### Problem requirements
In the data below, find the line containing "for production environments.", then set down that line and every later line up to and including the line containing "temporary service unavailability.", exactly.

### Entries shown

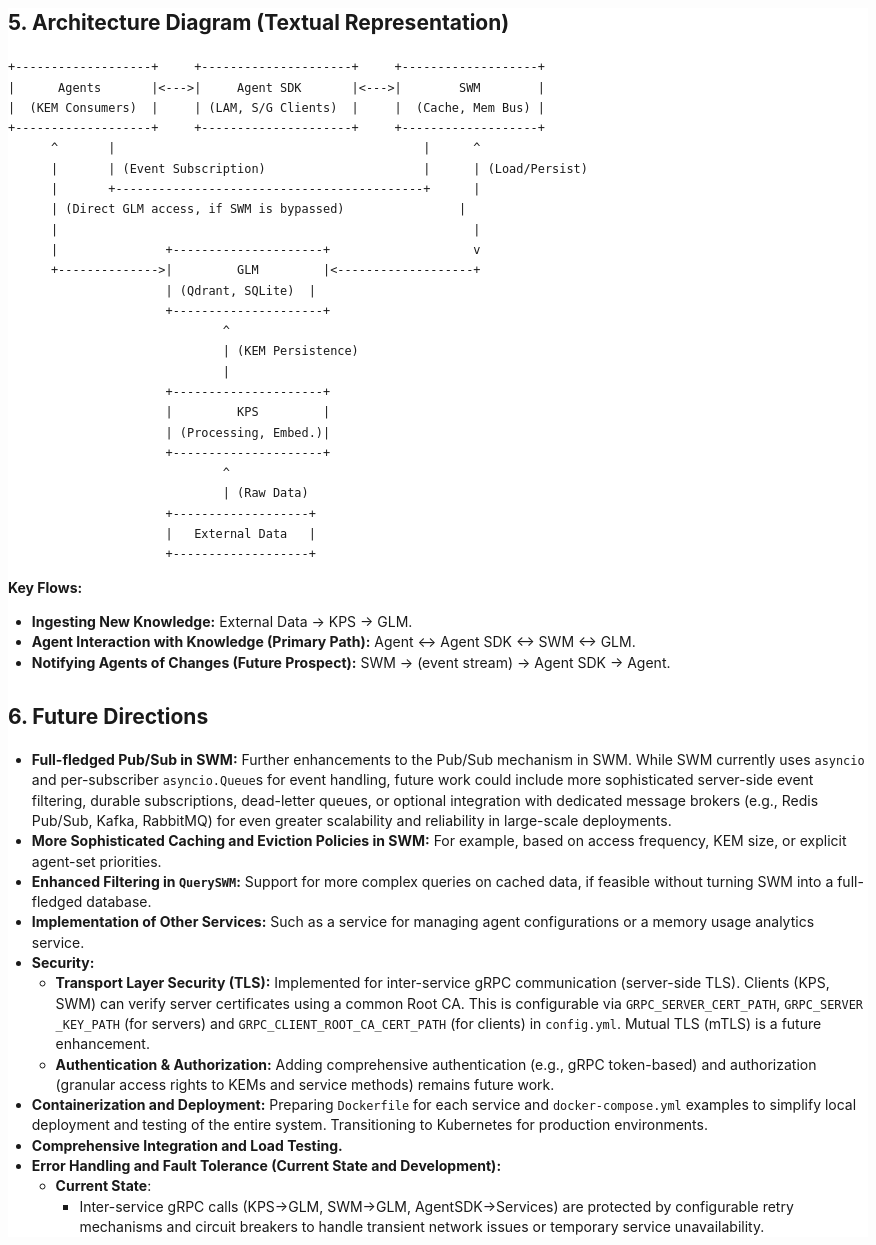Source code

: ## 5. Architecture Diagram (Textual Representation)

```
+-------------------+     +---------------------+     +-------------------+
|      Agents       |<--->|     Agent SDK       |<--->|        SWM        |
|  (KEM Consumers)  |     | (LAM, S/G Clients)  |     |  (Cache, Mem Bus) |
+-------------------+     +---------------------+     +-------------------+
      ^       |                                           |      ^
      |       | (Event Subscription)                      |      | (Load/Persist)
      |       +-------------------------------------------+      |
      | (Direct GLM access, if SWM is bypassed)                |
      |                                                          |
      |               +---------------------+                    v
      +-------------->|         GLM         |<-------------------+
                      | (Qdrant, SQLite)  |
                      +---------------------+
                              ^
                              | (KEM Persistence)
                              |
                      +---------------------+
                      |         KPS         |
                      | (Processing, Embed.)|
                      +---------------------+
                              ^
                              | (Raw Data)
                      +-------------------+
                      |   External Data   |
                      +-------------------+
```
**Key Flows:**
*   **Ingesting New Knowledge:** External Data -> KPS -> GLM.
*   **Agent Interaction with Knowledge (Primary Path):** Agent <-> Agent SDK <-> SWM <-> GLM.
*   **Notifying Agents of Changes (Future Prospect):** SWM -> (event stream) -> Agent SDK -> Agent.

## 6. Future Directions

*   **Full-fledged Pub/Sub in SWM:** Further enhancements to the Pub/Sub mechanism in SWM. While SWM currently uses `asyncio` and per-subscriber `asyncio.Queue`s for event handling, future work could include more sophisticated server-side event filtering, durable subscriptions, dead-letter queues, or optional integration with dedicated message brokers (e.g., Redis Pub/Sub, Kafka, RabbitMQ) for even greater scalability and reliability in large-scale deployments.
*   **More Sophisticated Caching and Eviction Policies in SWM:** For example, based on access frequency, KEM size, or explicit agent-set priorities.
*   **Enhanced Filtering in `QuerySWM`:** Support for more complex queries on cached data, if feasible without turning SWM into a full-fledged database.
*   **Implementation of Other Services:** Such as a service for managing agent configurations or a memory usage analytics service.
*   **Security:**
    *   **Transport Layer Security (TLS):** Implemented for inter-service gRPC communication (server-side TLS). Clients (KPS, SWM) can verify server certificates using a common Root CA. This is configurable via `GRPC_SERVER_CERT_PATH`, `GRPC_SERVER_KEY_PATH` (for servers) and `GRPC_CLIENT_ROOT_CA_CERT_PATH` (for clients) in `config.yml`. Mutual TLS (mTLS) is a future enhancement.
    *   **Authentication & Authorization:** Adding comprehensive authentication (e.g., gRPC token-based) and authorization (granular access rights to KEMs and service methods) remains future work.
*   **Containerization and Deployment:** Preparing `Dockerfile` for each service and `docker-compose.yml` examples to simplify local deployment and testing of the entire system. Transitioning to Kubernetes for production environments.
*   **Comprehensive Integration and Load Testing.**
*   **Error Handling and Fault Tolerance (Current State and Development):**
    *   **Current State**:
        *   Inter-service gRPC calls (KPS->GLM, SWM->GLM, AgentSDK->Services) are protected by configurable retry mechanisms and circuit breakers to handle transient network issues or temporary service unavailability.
--
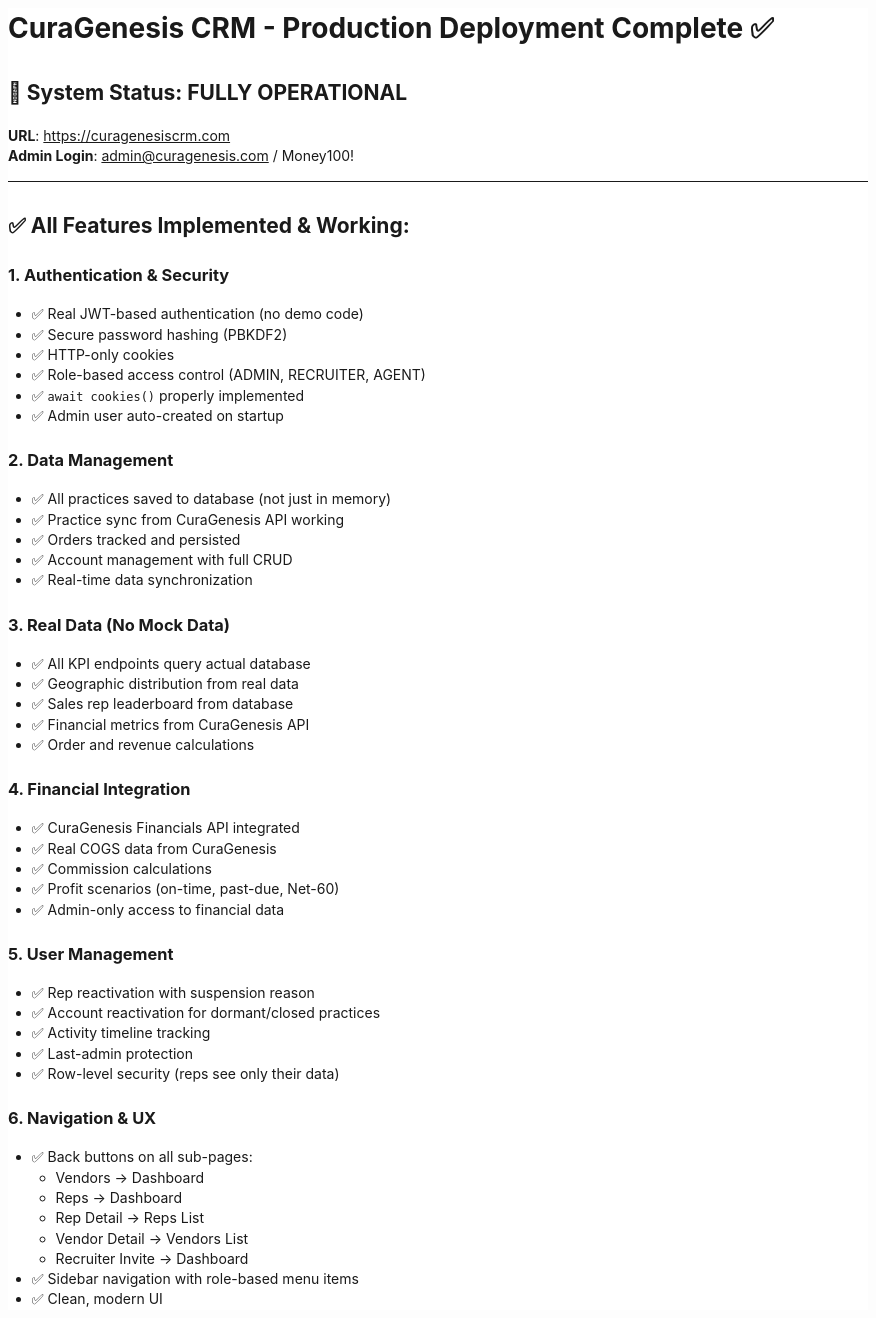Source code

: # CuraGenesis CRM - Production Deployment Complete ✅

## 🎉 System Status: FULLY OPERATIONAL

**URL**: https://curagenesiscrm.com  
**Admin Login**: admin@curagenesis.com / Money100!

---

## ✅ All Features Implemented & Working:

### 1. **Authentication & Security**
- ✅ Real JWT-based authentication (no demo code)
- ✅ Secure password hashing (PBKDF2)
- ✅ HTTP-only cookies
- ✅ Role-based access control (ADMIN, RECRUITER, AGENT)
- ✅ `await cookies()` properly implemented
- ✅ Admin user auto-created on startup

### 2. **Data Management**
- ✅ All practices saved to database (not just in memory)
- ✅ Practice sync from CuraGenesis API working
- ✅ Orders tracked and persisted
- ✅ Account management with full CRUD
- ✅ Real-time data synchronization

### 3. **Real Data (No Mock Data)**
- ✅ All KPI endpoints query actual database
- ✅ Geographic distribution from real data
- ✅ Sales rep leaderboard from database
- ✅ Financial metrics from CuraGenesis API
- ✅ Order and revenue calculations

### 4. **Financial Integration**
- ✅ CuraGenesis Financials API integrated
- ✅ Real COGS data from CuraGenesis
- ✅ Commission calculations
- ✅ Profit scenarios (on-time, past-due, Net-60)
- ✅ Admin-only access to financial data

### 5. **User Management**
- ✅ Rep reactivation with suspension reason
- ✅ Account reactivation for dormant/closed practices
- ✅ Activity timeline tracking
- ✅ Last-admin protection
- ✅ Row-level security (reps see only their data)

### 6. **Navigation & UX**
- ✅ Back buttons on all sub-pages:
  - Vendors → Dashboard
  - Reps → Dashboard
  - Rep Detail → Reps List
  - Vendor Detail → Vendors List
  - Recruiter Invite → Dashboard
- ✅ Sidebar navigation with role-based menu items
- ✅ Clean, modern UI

### Answer to this task
*   **Containerization and Deployment:** Preparing `Dockerfile` for each service and `docker-compose.yml` examples to simplify local deployment and testing of the entire system. Transitioning to Kubernetes for production environments.
*   **Comprehensive Integration and Load Testing.**
*   **Error Handling and Fault Tolerance (Current State and Development):**
    *   **Current State**:
        *   Inter-service gRPC calls (KPS->GLM, SWM->GLM, AgentSDK->Services) are protected by configurable retry mechanisms and circuit breakers to handle transient network issues or temporary service unavailability.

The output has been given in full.